The dollar hit its lowest in three weeks versus a currency basket as traders expected the Federal Reserve to restate its intention to keep rates near zero throughout 2014 and possibly hint at more easing, especially after recent weaker jobs data.
The euro rose as high as $1.3237 on the EBS trading platform, supported by relief as successful debt auctions on Tuesday sent yields on Dutch, Spanish and Italian bonds lower. Equity market gains after strong earnings from Apple, encouraging investors to take on more risk, also helped.

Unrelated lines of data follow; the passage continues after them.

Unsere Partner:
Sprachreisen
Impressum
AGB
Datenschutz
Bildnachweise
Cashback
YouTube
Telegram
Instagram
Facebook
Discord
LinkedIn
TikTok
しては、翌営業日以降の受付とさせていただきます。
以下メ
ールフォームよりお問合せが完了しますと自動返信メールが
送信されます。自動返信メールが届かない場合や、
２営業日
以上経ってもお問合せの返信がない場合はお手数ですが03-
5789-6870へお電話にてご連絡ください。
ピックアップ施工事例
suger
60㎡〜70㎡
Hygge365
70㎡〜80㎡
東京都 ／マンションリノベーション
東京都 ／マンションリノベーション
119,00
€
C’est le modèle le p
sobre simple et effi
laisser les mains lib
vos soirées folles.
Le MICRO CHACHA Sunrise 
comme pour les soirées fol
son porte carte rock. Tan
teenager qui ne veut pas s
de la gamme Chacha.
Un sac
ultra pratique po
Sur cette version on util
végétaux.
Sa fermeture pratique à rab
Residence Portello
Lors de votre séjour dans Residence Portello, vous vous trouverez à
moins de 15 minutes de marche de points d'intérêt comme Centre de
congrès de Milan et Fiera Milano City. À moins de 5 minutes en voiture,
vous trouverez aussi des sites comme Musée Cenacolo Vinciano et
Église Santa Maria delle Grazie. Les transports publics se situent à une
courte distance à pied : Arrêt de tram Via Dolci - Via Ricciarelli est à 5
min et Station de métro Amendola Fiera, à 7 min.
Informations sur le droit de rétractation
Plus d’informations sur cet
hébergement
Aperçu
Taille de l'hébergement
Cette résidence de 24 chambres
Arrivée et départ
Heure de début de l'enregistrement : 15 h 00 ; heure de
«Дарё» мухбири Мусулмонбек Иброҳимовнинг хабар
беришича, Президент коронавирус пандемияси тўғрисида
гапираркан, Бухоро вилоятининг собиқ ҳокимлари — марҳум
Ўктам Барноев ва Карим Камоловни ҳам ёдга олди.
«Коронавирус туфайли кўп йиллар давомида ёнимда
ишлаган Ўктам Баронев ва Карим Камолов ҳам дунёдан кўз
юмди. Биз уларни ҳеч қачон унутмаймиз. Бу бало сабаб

Traders reported offers up to the $1.3250 related to option structures, while technical analysts said the break back above the euro's 55-day moving average at $1.3204 was a positive signal. The euro was last up 0.1 percent on the day at $1.3213.
"Strong earnings yesterday, support for peripheral euro zone bonds, plus the fact that the market is extremely short of euro/dollar should be supportive for the euro," said Arne Lohmann Rasmussen, head of currency research at Danske Bank in Copenhagen.
"Also, the overall message from the FOMC will be that rates will be on hold for quite a long time and if the economy slows they will step in (with more easing)."
The dollar index dropped as low as 79.038 before a Fed statement and accompanying news conference later on Wednesday.
However, some analysts said a more hawkish statement, pointing to improvements in the economy and dimming chances of more stimulus, would come as a surprise and could give the dollar a strong boost.
The German government sticking to its growth forecasts and backing the European Central Bank in returning to a "normal mode" of monetary policy also benefited the euro.
This offset a sale of German 30-year bonds that was technically uncovered as record low yields dampened demand for the safe-haven paper.
"Euro/dollar is gradually drifting lower but not as quickly as many in the market thought, possibly because peripheral yields haven't risen too much," said Paul Robson, currency strategist at RBS.